Portugal’s government has mandated state holding company Parpublica to pick two independent assessors to value airline TAP ahead of its privatisation, which could be launched in July, the finance minister said on Thursday. The state owns 100 per cent of TAP, which is currently restructuring under a Brussels-approved 3.2 billion euro (USD 3.5 billion) rescue plan, and the government is considering an outright or partial sale.
“These two independent assessments are mandatory before launching the privatisation. Our expectation is that we can approve the privatisation before the summer, around July,” Fernando Medina told reporters.
He said the government sought to preserve TAP’s “intrinsic value, as a company that generates value from its hub in Lisbon”, highlighting also that the airline swung to a profit in 2022, earlier than expected in its restructuring plan.
Reuters reported two weeks ago that Lufthansa, Air France-KLM and British Airways owner IAG were laying the groundwork for potential bids for TAP, sounding out local communications agencies and legal advisers.
“The various expressions of interest are known.

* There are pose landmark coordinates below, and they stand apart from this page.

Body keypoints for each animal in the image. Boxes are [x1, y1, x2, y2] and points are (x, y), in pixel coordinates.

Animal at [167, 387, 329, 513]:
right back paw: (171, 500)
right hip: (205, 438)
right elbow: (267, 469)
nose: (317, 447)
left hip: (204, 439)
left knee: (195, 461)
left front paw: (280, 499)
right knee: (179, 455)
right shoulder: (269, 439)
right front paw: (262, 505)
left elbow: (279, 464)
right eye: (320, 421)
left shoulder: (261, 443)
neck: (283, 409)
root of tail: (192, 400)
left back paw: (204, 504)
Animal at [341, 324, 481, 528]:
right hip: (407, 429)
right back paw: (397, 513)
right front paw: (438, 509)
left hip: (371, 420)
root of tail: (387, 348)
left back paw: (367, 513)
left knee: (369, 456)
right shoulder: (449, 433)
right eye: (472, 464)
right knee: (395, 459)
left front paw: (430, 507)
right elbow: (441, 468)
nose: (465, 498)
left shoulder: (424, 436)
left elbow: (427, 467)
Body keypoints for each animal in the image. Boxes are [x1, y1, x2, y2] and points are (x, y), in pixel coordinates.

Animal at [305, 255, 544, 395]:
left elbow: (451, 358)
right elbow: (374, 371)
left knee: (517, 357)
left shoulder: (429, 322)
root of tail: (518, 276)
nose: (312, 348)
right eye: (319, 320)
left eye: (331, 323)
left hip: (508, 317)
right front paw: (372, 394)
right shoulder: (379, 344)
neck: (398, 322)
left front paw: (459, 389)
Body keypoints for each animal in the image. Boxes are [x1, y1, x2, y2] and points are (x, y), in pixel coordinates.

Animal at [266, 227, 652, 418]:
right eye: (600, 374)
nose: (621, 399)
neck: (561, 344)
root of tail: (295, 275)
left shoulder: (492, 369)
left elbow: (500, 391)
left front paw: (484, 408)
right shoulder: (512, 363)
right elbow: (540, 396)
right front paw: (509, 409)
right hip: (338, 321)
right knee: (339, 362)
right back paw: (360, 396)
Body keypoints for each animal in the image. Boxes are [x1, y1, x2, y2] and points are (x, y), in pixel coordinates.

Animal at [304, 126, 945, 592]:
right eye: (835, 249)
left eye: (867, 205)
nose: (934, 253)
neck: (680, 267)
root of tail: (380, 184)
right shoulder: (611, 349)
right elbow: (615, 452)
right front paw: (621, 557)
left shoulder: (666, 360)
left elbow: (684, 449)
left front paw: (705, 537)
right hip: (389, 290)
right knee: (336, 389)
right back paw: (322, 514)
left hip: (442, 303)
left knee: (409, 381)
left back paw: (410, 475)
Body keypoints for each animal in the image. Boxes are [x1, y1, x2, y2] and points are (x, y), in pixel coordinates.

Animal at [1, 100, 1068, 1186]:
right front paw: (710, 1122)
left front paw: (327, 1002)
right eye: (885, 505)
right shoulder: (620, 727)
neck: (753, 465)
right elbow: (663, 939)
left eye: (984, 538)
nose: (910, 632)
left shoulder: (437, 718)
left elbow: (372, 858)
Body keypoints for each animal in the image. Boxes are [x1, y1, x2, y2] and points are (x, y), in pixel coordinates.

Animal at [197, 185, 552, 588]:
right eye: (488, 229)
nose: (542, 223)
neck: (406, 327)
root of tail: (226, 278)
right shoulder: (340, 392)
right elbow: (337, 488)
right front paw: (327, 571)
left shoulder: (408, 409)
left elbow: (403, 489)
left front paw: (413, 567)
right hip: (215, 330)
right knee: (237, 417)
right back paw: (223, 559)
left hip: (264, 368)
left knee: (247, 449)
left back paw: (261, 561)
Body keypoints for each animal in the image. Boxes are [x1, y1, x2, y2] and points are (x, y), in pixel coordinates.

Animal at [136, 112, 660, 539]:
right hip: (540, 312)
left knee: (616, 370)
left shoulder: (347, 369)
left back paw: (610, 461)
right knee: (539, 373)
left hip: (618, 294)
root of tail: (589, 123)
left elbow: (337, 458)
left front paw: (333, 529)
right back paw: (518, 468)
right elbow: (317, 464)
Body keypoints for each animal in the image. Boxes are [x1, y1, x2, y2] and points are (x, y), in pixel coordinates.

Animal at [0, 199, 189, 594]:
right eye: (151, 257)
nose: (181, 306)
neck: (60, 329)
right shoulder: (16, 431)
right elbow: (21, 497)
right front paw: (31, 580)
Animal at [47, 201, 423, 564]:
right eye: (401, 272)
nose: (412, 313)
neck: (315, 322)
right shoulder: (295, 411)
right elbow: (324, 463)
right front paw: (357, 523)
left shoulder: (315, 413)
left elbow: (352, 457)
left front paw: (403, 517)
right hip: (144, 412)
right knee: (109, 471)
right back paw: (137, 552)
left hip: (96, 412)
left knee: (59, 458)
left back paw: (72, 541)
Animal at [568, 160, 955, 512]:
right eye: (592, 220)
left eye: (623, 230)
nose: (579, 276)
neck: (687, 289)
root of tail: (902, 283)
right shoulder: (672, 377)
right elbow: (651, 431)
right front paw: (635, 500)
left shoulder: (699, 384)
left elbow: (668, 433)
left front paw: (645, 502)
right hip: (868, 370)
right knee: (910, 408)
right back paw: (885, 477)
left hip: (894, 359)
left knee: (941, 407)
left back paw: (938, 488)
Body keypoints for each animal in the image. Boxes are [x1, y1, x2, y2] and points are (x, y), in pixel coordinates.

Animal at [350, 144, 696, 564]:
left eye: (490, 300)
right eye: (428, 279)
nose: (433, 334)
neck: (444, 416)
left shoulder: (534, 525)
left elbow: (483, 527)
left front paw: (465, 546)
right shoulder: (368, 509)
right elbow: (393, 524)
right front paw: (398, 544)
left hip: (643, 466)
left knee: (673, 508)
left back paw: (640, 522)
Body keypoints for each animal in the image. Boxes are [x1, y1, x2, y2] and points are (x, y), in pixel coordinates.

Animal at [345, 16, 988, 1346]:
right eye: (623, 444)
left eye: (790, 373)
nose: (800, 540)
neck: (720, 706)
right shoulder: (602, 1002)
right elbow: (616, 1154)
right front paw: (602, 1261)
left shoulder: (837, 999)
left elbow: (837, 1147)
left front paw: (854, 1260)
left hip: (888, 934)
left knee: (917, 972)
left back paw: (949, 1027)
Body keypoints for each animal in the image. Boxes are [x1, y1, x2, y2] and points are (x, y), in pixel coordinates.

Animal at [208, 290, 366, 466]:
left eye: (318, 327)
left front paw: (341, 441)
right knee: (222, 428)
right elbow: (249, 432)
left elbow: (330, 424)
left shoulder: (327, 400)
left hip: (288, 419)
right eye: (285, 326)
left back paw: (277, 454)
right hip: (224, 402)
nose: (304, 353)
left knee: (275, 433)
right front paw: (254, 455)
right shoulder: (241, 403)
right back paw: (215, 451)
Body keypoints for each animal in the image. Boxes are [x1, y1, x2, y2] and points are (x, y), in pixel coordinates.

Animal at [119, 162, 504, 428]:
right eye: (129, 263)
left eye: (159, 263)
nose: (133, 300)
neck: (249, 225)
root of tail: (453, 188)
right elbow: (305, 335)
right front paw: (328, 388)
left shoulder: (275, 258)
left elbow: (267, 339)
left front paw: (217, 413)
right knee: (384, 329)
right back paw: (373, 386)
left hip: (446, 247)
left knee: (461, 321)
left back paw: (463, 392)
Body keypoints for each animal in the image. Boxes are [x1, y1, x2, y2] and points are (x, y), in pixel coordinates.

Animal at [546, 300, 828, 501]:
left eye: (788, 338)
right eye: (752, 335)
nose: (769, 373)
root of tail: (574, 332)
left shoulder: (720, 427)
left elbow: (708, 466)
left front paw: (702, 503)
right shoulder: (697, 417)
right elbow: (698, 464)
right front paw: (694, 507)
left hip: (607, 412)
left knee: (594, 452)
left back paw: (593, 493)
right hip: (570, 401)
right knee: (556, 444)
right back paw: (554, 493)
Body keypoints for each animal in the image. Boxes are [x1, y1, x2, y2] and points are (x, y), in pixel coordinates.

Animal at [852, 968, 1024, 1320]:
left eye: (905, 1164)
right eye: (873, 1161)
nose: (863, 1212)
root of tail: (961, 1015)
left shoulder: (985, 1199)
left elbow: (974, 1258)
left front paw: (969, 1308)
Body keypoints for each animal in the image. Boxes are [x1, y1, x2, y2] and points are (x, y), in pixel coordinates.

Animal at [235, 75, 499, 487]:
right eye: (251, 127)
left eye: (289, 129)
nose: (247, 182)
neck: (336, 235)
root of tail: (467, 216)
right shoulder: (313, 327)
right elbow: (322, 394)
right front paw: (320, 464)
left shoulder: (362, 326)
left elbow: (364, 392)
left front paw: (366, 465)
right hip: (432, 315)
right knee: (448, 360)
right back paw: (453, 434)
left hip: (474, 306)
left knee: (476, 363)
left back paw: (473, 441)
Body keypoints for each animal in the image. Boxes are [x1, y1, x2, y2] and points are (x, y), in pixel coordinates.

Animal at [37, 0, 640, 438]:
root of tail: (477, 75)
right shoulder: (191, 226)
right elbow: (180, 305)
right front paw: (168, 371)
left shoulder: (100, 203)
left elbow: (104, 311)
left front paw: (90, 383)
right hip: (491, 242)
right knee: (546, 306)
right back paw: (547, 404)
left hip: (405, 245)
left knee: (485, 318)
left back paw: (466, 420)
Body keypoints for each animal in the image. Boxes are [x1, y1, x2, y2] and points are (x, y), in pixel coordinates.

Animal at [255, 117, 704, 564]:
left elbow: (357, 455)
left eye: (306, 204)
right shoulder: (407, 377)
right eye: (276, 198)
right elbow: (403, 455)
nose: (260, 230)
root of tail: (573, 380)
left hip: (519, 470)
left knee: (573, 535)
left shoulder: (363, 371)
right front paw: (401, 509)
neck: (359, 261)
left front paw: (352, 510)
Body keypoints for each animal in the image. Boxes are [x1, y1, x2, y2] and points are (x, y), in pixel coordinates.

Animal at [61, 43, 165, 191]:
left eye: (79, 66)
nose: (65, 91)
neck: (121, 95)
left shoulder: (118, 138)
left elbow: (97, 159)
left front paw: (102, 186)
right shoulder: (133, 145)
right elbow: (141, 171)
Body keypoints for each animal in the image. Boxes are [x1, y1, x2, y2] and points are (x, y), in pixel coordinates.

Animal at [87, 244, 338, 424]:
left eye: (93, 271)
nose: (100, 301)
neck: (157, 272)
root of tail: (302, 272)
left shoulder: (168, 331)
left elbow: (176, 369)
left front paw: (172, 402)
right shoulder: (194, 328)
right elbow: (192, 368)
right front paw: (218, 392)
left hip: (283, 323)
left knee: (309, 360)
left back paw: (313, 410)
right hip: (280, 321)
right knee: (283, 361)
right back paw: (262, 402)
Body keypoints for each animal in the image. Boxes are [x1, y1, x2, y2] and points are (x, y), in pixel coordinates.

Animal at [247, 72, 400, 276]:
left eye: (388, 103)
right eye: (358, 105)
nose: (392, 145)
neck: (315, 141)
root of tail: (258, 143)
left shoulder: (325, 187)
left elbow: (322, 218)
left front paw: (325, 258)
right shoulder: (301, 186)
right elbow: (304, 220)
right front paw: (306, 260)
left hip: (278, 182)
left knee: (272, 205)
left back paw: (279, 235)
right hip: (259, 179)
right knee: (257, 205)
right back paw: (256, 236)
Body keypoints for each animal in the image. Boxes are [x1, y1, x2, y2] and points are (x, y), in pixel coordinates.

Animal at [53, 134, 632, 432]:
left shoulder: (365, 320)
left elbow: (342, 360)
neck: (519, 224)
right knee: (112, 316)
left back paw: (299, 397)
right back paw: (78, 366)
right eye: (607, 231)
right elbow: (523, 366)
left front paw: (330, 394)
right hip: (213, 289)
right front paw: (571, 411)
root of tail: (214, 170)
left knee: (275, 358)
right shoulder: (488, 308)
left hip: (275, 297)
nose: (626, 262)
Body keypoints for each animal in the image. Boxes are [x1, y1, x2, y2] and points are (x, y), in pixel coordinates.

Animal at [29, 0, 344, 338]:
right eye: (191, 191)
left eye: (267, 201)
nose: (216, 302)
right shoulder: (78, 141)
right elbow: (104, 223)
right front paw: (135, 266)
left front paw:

We expect that they will materialise in the greatest possible number when we reach the phase of presenting the proposals,” Medina said.
He said TAP’s final value would depend on the synergies that each candidate could achieve with the Portuguese airline.
Infrastructure Minister Joao Galamba said “the Lisbon hub is already and will be in the future a hub for the production and distribution of synthetic fuels for aviation”, calling it a great opportunity for TAP and a likely factor in its valuation.